Frequencies in the bivariate case describe how often a combination of two values occurs.
As in the univariate case, a distinction between absolute and relative frequency is made.
2D histograms or contingency tables can be used for representation.
Relationships between variables are not easily identified in either absolute or relative contingency tables.
The conditional frequency examines the frequency distribution of one variable while fixing the second variable.

Tasks

Task: Bivariate Frequency

Use the following dataset:

from ucimlrepo import fetch_ucirepo 

# fetch dataset 
cars = fetch_ucirepo(id=9) 
# https://archive.ics.uci.edu/dataset/9/auto+mpg

# data (as pandas dataframes) 
data = cars.data.features

# Show the first 5 rows
data.head()

Work on the following task:

Generate a 2D Histogram for the variables origin and horsepower (think about attribute types, title, labeling of the axes).
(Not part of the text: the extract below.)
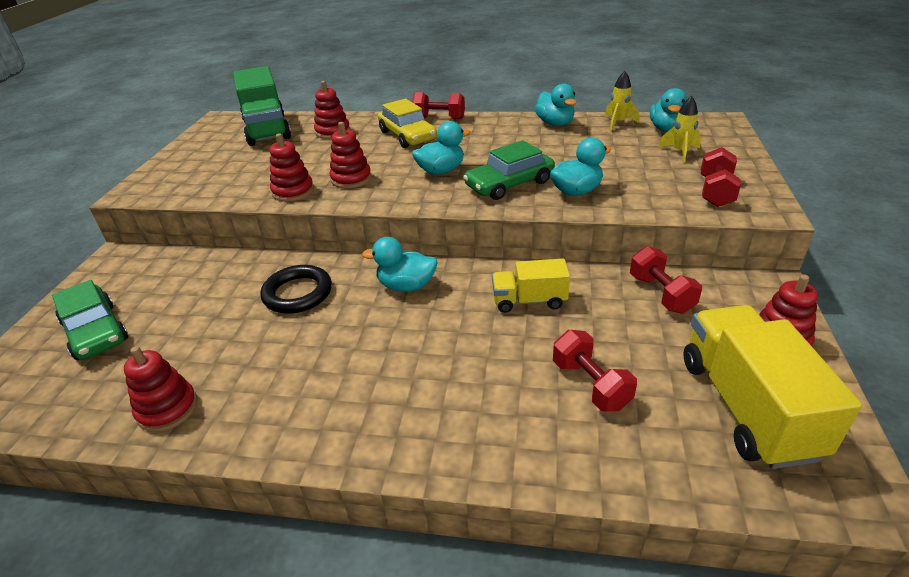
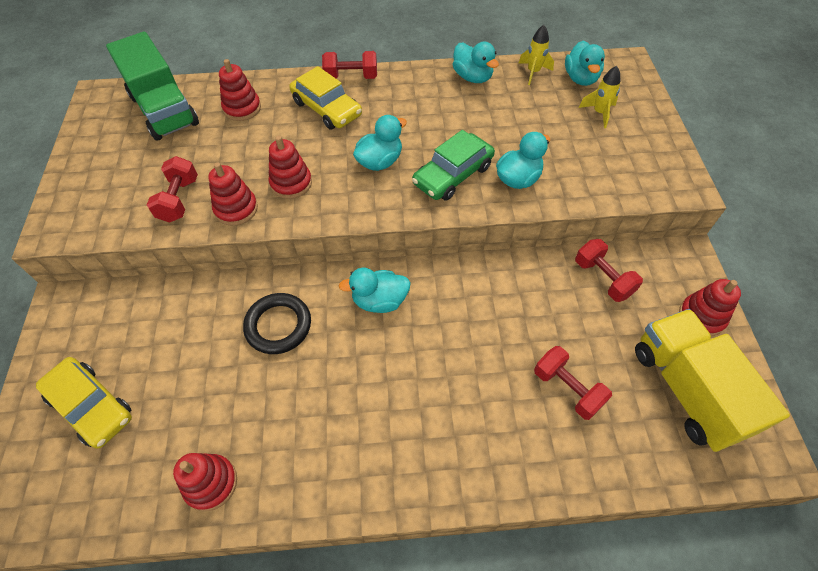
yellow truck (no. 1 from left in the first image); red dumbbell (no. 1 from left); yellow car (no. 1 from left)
Interpret the results.
Calculate the crosstab for the absolute frequencies of the variables origin and cylinders
Calculate the conditional crosstab for the relative frequencies to answer the following question: Whats the cylinder distributed within each origin?